* Задание 1
Изложите исходный текст в трёх предложениях.

* Исходный текст
:::::

Восточный художник мыслит иначе, чем западный. Поэтому восточное стихотворение легче экранизировать. Японскому поэту показалось бы бессмысленным обычное для его западных коллег описание чувств. Вместо неопределенных эпитетов, которые прилагаются к тому или иному эмоциональному состоянию, японец изобразит обстоятельства, которые эти чувства вызывают. Западный поэт описывает томление в груди, восточный – кадр, мизансцену, оправдывающую томление.
В этом вся суть кино. Ведь оно тоже не описывает чувства, а вызывает их. Каждый кадр – зашифрованная в образ инструкция к переживанию. Кино тоже “пишется” обстоятельствами места и времени, этакими эмоциональными натюрмортами, составленными из предметов, которые можно увидеть и услышать. Предметность кино возвращает искусству, отягощенному умозрительными символами, первоначальную предметность мира.
Об этом “Расёмон”. В нем Куросава показал обманчивость общих понятий и универсальных категорий: нет истины вообще, нет правды для всех. “Расёмон” утверждает, что каждый обречен жить в отдельном мире, который мы создаем по образу и подобию своему.
В “Расёмоне” зрителей поразила многофокусная композиция фильма. В нем представлено несколько версий преступления, ни одна из которых не является окончательной. Когда часы бьют тринадцать раз, то это еще не значит, что лишь последний раз был лишним. Жить не по лжи можно только тогда, когда твердо известно, где она. Дело не в том, что в “Расёмоне” много разных версий. Важно, что ни одна из них не дает исчерпывающе полную картину того, что было на самом деле, ибо никакого “на самом деле” не существует вовсе.
После “Расёмона” Куросава вместе с Феллини и Бергманом составили первый триумвират авторского кино, уверенно занявшего свое место в хороводе муз.
25 марта
Ко дню рождения Венеции
Мягкое время года венецианские старики пережидают в недоступных туристам щелях. Но холодными вечерами они выходят на волю, как привидения, в которых можно не верить, если не хочется. Живя в укрытии, венецианцы состарились, не заметив перемен, и носят пальто гарибальдиевского покроя. Полы его распускаются книзу широким пологом, прячущим шпагу, лучше – отравленный кинжал. Сшитый по романтической моде, этот наряд растворяется в сумерках без остатка. Чтобы этого не произошло, поверх воротника повязывается пестрый шарф. Нарушая конспирацию, он придает злоумышленникам антикварный, как всё здесь, характер. Поэтому каждому встречному приписываешь интеллигентную профессию: учитель пения, мастер скрипичных дел, реставратор географических карт.

:::::

* Задание 2
Отфильтруйте записи и перепишите каждую строку, где встречается слово «majority». Регистр букв учитывается.

* Предоставленные данные

:::::

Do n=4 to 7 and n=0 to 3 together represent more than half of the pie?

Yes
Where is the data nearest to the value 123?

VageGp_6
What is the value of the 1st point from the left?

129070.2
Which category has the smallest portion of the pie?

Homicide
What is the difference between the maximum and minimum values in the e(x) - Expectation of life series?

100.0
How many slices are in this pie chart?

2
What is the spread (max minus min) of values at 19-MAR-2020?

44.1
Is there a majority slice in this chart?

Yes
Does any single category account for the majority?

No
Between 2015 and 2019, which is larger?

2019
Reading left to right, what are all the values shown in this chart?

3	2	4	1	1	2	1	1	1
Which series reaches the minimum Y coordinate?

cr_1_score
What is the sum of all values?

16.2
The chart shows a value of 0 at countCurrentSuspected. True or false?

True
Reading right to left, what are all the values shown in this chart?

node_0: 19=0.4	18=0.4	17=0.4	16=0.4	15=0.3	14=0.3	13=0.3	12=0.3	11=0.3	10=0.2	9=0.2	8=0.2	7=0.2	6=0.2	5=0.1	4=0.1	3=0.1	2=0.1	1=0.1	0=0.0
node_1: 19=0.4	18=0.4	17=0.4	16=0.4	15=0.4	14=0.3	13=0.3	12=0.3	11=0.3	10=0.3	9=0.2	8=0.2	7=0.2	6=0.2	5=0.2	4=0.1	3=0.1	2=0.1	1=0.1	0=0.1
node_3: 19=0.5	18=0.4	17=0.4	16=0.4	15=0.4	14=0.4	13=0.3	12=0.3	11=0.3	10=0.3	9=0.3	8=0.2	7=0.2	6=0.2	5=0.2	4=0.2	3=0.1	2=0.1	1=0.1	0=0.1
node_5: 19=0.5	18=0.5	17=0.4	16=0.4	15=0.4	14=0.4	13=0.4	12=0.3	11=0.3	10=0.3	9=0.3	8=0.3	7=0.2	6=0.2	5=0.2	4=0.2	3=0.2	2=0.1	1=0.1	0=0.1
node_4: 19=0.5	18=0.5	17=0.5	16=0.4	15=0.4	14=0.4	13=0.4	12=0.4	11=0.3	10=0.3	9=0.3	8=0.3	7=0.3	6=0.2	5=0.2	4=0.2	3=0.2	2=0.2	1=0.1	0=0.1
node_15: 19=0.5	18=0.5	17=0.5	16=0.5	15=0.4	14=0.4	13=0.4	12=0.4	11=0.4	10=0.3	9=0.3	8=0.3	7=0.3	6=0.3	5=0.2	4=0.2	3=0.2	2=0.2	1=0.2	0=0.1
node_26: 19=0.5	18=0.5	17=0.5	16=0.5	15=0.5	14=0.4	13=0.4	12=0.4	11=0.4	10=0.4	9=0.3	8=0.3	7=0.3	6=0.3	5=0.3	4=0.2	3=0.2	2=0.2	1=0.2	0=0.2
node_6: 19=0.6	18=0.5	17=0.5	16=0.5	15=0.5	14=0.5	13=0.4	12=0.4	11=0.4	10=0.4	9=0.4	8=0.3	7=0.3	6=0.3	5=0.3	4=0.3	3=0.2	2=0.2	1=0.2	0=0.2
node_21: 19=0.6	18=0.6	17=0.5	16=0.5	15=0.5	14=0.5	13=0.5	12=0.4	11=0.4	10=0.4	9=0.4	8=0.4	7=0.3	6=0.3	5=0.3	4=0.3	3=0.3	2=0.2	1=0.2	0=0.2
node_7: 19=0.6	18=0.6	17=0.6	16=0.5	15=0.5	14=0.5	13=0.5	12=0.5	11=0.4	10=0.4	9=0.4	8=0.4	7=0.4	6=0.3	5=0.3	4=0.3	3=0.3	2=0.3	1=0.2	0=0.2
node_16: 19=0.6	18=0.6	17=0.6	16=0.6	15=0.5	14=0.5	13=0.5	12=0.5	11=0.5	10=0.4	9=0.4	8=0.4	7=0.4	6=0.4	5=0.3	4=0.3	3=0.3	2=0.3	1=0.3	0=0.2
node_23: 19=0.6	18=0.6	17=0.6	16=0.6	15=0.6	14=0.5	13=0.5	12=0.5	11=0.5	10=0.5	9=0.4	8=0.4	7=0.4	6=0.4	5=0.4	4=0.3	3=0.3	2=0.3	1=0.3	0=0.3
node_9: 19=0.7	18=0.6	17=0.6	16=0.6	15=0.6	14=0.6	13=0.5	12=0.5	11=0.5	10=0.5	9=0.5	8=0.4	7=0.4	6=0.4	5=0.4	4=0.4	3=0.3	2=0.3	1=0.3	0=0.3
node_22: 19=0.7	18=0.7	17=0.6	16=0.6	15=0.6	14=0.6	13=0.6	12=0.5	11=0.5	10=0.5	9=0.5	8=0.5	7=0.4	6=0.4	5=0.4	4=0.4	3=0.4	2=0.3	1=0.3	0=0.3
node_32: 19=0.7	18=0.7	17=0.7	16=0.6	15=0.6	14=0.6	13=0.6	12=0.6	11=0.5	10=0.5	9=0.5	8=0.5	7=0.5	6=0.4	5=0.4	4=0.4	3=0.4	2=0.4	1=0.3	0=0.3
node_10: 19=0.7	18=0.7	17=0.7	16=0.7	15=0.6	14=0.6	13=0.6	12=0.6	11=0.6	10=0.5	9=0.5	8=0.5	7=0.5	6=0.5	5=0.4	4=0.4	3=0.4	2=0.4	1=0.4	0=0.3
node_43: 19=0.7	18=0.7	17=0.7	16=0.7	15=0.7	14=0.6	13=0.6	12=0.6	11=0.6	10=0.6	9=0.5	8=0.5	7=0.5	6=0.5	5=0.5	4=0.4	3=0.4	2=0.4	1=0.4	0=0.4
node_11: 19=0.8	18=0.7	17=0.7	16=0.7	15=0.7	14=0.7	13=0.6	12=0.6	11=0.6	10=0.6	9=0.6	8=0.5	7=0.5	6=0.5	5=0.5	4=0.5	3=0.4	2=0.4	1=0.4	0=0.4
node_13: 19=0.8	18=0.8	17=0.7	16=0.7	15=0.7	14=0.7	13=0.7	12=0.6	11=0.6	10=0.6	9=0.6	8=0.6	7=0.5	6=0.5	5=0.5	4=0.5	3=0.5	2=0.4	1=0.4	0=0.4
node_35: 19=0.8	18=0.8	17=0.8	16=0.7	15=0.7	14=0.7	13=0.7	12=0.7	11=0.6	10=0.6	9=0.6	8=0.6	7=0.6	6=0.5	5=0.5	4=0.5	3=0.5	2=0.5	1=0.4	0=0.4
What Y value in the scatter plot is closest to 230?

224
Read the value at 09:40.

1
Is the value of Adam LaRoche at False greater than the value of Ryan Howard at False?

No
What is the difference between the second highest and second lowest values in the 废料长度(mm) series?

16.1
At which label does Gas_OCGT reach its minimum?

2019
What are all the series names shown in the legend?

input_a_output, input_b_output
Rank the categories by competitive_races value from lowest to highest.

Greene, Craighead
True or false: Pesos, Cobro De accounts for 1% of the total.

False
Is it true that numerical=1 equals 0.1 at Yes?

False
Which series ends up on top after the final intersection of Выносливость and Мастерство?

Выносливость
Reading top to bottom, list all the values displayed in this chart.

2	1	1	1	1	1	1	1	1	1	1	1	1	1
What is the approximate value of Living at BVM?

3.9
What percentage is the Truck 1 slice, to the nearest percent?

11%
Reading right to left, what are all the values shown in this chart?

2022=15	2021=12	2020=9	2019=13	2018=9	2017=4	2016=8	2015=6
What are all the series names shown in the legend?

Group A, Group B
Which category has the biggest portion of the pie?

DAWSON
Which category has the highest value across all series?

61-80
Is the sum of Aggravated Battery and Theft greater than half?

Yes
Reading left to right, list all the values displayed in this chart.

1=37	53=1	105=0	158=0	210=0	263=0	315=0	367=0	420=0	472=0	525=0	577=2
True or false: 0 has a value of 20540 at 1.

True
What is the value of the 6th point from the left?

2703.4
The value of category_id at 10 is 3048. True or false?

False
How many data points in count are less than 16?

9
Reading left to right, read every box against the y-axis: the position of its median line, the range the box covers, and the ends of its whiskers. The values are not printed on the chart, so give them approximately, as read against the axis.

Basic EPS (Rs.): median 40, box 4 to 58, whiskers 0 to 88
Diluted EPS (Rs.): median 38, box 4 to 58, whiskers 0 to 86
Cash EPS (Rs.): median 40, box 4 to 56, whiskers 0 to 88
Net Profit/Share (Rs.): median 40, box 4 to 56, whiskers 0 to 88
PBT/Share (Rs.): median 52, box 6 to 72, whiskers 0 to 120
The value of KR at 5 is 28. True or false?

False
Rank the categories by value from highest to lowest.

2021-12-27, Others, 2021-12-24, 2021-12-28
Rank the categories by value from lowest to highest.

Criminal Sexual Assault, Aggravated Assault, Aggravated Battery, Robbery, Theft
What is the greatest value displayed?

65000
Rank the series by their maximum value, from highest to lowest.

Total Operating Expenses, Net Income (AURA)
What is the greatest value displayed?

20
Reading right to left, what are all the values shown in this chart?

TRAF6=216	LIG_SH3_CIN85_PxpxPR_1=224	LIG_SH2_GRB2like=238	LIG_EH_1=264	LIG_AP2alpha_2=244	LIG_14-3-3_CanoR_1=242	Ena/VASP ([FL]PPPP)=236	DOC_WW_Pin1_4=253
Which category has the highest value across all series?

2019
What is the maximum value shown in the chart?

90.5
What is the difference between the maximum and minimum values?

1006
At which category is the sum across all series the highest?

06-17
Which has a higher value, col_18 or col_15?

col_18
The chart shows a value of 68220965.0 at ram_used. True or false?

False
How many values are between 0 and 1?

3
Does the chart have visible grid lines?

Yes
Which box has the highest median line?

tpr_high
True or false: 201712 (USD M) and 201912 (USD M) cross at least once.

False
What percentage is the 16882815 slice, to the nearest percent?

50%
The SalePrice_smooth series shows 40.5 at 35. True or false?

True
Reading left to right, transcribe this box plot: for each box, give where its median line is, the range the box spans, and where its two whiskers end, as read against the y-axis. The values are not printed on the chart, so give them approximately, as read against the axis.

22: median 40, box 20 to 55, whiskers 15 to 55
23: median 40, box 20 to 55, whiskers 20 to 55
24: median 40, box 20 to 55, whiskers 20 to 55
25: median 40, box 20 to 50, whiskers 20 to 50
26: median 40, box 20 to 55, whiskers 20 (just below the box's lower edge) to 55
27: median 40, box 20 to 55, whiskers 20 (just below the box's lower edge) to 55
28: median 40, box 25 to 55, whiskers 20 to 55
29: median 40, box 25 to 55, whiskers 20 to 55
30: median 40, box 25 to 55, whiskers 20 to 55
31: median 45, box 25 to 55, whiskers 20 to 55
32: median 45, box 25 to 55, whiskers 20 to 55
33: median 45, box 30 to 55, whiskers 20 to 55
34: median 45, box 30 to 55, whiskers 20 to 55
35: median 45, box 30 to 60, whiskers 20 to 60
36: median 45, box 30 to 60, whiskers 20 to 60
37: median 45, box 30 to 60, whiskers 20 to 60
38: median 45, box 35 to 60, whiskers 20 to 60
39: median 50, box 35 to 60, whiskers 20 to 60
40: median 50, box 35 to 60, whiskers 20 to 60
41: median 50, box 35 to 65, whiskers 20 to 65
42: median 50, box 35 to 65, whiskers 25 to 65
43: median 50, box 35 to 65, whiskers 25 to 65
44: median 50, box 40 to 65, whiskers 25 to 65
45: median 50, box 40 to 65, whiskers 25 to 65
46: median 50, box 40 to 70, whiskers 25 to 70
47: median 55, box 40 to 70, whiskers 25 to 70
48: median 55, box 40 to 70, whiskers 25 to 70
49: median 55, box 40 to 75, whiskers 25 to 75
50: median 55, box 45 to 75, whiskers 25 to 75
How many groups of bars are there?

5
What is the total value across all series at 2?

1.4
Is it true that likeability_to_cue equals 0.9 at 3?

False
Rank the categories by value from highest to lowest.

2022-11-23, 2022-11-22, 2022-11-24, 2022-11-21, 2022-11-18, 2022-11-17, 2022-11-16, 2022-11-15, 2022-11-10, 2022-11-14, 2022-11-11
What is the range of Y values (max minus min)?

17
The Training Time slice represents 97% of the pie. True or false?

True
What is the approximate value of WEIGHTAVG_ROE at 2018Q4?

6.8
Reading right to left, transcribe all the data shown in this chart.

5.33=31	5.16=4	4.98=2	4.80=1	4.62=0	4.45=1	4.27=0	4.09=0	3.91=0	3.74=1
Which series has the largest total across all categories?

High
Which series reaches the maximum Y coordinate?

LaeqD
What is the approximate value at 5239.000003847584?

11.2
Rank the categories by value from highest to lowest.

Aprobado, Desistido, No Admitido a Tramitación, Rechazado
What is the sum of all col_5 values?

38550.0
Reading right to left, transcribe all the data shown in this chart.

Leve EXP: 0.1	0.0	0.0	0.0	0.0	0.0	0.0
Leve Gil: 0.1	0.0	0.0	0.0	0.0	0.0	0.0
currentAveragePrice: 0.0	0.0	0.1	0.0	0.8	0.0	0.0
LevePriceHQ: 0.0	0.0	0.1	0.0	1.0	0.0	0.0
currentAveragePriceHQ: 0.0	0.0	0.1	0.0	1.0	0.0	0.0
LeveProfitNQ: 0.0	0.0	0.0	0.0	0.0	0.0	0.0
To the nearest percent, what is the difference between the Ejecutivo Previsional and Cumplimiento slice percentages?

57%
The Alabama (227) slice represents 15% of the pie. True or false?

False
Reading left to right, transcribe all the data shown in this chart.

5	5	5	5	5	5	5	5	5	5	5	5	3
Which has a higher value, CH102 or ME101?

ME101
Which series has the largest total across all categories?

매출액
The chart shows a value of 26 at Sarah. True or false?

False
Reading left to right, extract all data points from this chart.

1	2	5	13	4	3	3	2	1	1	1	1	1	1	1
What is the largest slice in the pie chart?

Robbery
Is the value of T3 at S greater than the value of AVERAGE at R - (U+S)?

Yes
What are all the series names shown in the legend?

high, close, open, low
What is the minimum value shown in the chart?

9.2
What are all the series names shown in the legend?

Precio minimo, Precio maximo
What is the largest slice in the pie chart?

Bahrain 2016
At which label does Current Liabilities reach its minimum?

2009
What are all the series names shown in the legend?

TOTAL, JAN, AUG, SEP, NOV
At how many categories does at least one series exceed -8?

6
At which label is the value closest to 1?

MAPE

:::::

* Поле ответа 1
Восточный поэт, в отличие от западного, изображает не сами чувства, а вызывающие их обстоятельства, и так же действует кино, где каждый кадр — зашифрованная в образ инструкция к переживанию. В «Расёмоне» Куросава показал, что нет правды для всех: ни одна из нескольких версий преступления не даёт исчерпывающе полной картины, а после этого фильма он вместе с Феллини и Бергманом составил первый триумвират авторского кино. Заметка ко дню рождения Венеции описывает венецианских стариков, которые холодными вечерами выходят в пальто гарибальдиевского покроя с пёстрыми шарфами, придающими им антикварный характер.

* Поле ответа 2
Is there a majority slice in this chart?
Does any single category account for the majority?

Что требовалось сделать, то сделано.